Os mais atentos já terão reparado, mas dou agora nota, com algum delay, da nova Sopa de Planos do À Pala de Walsh, desta feita tendo os elevadores como epicentro. O "meu elevador" vem do Her, do Spike Jonze. Subam ou desçam, mas não deixem de ler - ali ao lado (clicar).


Pertence a Werner Herzog, esse perscrutador dos mistérios do humano, uma das sínteses do século XXI: “A solidão humana aumentará em proporção directa ao avanço nas formas de comunicação”. Pertence a Spike Jonze, goste-se ou não do estilo, um dos filmes que melhor corporiza essa terrível promessa. Se chovemos no molhado, não nos importamos – ipadiphonetwitterfacebookwhatsappemailskype: tudo “invenções”, “maravilhas tecnológicas” e “novos descobrimentos” que, mau grado as suas inegáveis vantagens, nos fazem a todos menos curiosos, atentos, interessados (e interessantes…) e – não receio dizê-lo – inteligentes. Antes de ipads e afins, outras invenções fizeram as delícias do Progresso dos séculos XIX-XX e os elevadores foram uma delas. À sua maneira, os elevadores modernos foram um primeiro indutor dessa solidão contemporânea que é a de estar com toda a gente e não estar com ninguém ao mesmo tempo. O elevador força a convivência involuntária, obriga a que olhemos, mesmo que só por segundos, os rostos de outrem (pior se o elevador for todo espelhado, aí não há mesmo saída…), coage-nos a sentir o toque do casaco que, ao de leve, se cruza com o nosso, impõe-nos perfumes alheios, compele-nos à cordialidade de ocasião (“Bom dia/boa tarde/boa noite”) com total desinteresse pelos humores particulares de cada um.
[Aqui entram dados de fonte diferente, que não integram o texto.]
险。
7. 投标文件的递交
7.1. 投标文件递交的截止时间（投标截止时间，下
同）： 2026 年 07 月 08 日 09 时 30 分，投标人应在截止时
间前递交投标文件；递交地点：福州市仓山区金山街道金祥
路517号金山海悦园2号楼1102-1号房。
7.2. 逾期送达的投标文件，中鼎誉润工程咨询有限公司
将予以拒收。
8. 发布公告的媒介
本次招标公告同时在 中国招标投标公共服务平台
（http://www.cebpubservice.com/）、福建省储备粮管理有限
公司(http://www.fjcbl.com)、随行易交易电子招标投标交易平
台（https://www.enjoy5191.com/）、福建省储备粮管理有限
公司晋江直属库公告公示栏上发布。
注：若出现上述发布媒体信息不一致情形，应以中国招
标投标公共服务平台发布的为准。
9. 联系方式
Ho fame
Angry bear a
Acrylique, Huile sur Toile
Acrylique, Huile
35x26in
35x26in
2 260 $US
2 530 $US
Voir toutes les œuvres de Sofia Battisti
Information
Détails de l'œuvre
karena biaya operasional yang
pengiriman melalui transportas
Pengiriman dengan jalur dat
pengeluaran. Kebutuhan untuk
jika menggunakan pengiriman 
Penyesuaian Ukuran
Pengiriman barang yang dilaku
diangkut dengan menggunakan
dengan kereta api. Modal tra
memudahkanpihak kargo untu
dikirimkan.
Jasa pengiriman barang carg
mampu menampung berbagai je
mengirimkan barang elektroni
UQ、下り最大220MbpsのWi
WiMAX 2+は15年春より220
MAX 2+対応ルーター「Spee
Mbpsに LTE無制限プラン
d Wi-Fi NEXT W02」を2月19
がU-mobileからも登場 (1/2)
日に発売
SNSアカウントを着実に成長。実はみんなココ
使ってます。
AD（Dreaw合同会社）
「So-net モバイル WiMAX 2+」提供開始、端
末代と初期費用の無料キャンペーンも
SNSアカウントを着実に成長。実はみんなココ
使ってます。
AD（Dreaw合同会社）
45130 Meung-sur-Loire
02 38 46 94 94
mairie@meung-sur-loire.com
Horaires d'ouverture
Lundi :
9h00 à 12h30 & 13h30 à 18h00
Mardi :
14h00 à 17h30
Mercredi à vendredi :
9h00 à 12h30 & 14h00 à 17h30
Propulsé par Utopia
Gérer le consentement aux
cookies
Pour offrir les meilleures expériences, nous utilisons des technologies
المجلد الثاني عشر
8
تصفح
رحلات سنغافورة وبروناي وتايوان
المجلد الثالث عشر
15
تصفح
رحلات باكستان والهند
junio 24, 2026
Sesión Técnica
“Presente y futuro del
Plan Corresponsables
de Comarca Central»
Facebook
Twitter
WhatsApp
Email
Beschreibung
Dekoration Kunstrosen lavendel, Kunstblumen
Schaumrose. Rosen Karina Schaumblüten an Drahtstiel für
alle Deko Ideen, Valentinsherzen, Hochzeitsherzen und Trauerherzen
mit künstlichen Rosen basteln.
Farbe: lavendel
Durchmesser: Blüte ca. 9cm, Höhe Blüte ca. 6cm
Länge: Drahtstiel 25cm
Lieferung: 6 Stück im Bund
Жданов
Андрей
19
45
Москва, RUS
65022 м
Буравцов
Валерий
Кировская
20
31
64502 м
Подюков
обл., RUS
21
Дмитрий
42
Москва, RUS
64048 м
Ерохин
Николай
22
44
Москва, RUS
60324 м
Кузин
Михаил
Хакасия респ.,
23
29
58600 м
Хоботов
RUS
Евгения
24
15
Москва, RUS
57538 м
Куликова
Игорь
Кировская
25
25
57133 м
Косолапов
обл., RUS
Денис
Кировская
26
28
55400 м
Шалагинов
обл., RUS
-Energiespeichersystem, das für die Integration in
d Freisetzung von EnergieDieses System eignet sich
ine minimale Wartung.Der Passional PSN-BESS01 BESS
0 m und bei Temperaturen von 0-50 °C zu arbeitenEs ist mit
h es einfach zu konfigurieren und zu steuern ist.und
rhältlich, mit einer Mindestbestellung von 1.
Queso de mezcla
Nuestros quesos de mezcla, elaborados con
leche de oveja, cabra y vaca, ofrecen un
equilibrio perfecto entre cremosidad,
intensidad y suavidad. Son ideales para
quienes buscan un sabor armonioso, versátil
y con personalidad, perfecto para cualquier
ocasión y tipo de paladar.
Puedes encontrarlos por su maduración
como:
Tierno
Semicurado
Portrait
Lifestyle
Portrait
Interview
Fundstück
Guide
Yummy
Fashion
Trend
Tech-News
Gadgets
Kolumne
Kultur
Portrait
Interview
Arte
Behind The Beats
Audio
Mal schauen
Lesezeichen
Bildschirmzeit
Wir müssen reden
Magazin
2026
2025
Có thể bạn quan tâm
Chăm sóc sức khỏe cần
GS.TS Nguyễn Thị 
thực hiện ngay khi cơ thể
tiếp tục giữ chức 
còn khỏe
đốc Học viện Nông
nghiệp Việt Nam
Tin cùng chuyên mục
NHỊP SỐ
Tudo isto não seria necessariamente mau não fosse o artificialismo, a sensação de imposição e a impessoalidade envolvidas num pequeníssimo – por vezes mesmo claustrofóbico – espaço físico. Jonze junta, então, estes dois tipos de “invenções”, uma mais anciã (elevadores) que outra (um personal manager auricular que lê emails, escolhe músicas conforme o nosso estado de espírito e sumaria os gossip mediáticos do dia), para radicalizar essa ideia: todos – todos mesmo, porque a globalização é esse enquadramento (o deste plano), no mesmo espaço, de um asiático e de um ocidental – ouvem, todos conversam (com o personal manager), todos se olham, mas ninguém comunica, ao menos no genuíno sentido que o termo encerra, isto é, gregário, comunitário, enfim… humano.